It inspired him to travel the world in search of sublime steaks.

His new documentary, “Steak (R)evolution,” out Friday, highlights 10 cattle ranchers — from Argentina to Japan — and the variables that go into a great T-bone.

The Cut

“With a good cook and a good butcher, every piece of the cow is good,” says Ribière, who, when pressed, says his favorite cuts are the bavette and T-bone (pictured). The latter, he says, “is really the best part of the cattle.”

Marbling

The best flavor is achieved when fat is evenly marbled through the muscles in thin lines, Ribière says.
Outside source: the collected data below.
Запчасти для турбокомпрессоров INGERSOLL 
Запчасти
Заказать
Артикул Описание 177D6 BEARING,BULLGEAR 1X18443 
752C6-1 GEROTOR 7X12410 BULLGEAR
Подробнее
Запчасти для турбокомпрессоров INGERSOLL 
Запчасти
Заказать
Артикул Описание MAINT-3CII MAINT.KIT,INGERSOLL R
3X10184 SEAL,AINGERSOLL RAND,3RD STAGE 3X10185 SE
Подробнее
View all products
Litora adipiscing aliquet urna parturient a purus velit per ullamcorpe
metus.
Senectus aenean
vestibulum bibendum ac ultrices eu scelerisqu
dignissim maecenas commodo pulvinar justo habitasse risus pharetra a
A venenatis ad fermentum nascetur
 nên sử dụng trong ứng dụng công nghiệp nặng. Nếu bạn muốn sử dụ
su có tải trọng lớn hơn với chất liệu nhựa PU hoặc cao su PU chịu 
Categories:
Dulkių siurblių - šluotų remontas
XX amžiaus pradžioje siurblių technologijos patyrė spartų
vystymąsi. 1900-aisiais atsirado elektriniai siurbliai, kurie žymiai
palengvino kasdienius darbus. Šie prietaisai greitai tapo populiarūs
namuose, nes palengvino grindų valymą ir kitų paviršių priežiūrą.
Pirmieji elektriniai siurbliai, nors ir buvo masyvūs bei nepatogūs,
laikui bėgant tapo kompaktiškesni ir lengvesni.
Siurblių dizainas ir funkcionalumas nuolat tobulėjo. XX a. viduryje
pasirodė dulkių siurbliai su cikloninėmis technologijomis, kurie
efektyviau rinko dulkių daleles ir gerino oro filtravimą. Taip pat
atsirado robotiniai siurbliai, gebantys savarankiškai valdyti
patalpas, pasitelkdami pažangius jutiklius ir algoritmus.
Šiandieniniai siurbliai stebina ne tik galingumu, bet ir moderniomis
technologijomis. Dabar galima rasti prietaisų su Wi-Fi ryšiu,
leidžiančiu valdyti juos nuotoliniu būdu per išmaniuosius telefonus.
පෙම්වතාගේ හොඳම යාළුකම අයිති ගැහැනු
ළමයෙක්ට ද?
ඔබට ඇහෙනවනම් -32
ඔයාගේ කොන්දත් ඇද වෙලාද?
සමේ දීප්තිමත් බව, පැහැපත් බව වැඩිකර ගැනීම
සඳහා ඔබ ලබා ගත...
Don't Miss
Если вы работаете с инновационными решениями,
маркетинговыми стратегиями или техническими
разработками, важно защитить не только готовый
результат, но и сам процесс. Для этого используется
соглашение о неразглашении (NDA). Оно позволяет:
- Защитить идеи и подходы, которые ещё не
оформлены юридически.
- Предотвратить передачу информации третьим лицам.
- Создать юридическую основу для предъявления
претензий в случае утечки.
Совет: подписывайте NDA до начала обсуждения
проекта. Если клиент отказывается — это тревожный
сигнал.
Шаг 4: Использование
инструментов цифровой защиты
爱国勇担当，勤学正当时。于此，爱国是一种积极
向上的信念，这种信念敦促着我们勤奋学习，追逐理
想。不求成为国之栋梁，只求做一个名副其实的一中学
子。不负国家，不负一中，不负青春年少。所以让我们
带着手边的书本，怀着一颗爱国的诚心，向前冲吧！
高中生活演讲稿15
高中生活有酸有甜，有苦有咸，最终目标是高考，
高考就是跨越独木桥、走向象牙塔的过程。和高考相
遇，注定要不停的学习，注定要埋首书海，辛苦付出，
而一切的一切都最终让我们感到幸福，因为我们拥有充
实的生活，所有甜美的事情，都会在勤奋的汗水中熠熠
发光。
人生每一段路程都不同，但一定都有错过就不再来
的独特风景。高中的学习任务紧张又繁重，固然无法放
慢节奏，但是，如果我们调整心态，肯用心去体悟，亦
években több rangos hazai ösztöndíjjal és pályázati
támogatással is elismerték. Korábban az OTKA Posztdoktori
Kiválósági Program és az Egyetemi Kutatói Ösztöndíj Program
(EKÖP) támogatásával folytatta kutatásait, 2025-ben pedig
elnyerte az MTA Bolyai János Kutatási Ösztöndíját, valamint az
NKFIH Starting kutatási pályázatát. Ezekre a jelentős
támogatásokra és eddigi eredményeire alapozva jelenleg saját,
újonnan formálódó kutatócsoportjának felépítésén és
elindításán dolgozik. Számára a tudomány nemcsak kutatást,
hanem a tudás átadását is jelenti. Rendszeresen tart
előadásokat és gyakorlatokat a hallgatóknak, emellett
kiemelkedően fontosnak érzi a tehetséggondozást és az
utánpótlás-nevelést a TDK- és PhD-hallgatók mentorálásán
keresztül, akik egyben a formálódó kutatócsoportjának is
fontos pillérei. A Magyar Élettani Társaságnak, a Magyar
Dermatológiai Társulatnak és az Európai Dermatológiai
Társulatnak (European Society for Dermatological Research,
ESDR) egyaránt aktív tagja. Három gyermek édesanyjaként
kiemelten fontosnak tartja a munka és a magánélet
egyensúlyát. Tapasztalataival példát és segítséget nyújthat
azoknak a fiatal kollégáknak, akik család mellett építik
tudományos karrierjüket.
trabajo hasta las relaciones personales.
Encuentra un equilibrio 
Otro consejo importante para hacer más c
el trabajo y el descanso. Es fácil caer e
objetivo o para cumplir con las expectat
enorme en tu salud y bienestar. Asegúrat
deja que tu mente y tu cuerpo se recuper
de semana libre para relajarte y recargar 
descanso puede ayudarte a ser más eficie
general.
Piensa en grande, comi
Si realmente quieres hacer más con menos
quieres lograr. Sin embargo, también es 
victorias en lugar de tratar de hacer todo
When marbling appears thick and uneven, the cow was likely fattened up too quickly in a short period or force fed. The result is “a blob of fat [that] has no taste,” he says.

Feed

With corn-fed meat, “the taste of the corn is taking over the taste of the meat,” says Ribière. He favors cows that are mainly grass fed but finished on local grains. That way, he says, “you keep the terroir.”

Age

“In the US, you’re eating the cow much too young,” Ribière says of our beef cattle, which are typically slaughtered before they reach 18 months old. “You’re eating veal.
“I think the right age [to slaughter cattle] is 36 months to 5 years,” he says. “With older cows, you have much more taste, and you can feel much more of the quality of the meat, the taste of the fat, and then you have more interesting tenderness.”

Dry-aging

“Not too much and not too little,” he says. While it depends on the breed, Ribière says 40 days is the ideal time to concentrate the flavor just enough. “You’ve gained enough, but it’s not too much,” he says. “It’s a perfect balance.”

Cooking

“No flame and no butter,” Ribière declares. He favors cooking the meat on a broiler or on the stove and not salting it until it’s on the plate. Resting it the same amount of time as it’s cooked is essential — “to get the most flavor of everything and to really taste the meat and really give the people the best jus.”

Breed

“The best breeds are English,” says Ribière, who praises the UK’s Angus, Longhorn and Hereford cows for having a good balance of fat and a slightly sweet flavor. “ [They] have a very good taste, good tenderness.”